たりほssk

サルトルとボーヴォワール 哲学と愛のたりほsskのレビュー・感想・評価

3.5

~著作と作者の人間性に連続性はあるのだろうか?~

この作品は、実存主義で知られる哲学者サルトルとその生涯のパートナーであり、『第二の性』で女性の解放を説いた作家ボーヴォワールが、既成の道徳観や古い因習に抗い、新しい愛の形を実践していく姿を描いた伝記ドラマです。

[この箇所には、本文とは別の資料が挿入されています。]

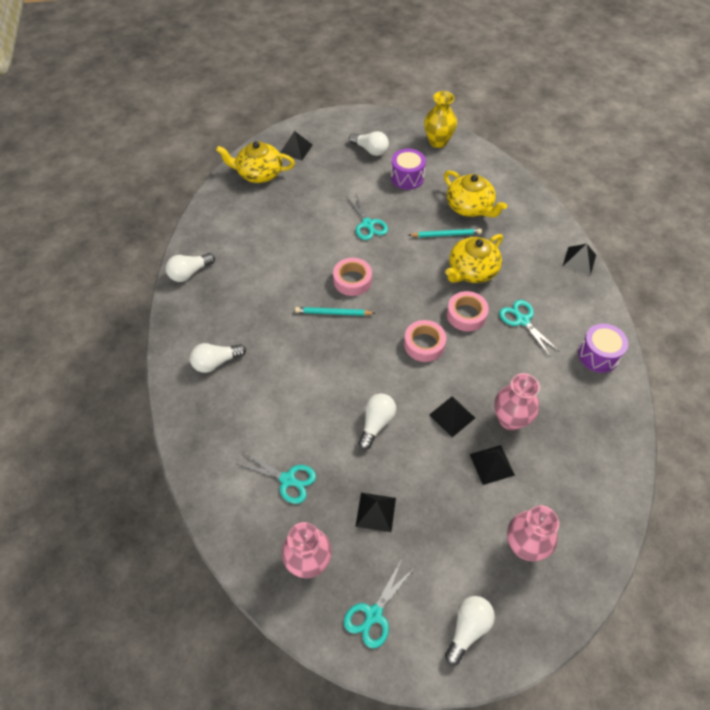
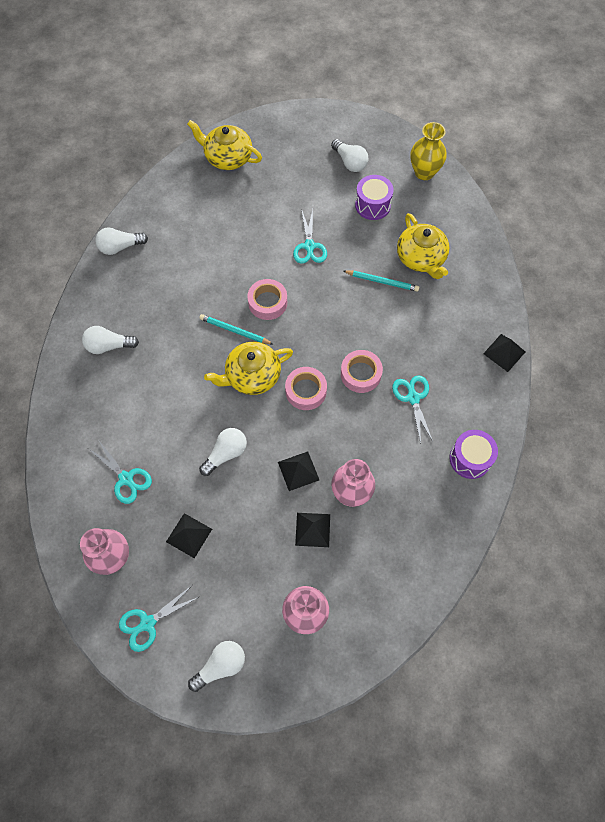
camera: 20 degrees right, 10 degrees up
black pyramid [280,131,313,160] -> none
yellow teapot [445,234,503,283] -> yellow teapot moved to [204,342,293,395]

この作品を見て考えさせられたことは、著作と、それを書いた作者の人間性に果たして連続性はあるのか?ということです。
少なくともサルトルは、大変軽やかにこの契約結婚を実践しているように見えました。しかし一方のボーヴォワールは、絶えず緊張していて心の中では苦悩しているような感じに描かれていました。(見ている方も緊張した…)新しい愛の形…理性的には理解していても、実際には感情が追い付いていないようでした。サルトルに対する愛情とネルソンに対する愛情を、彼女は心の中でどのように位置づけていたのでしょうか?そこにはやはり苦しみがあったように見えました。そして果たしてそのことは彼女の著作に影響を与えたのでしょうか、それとも与えなかったのでしょうか?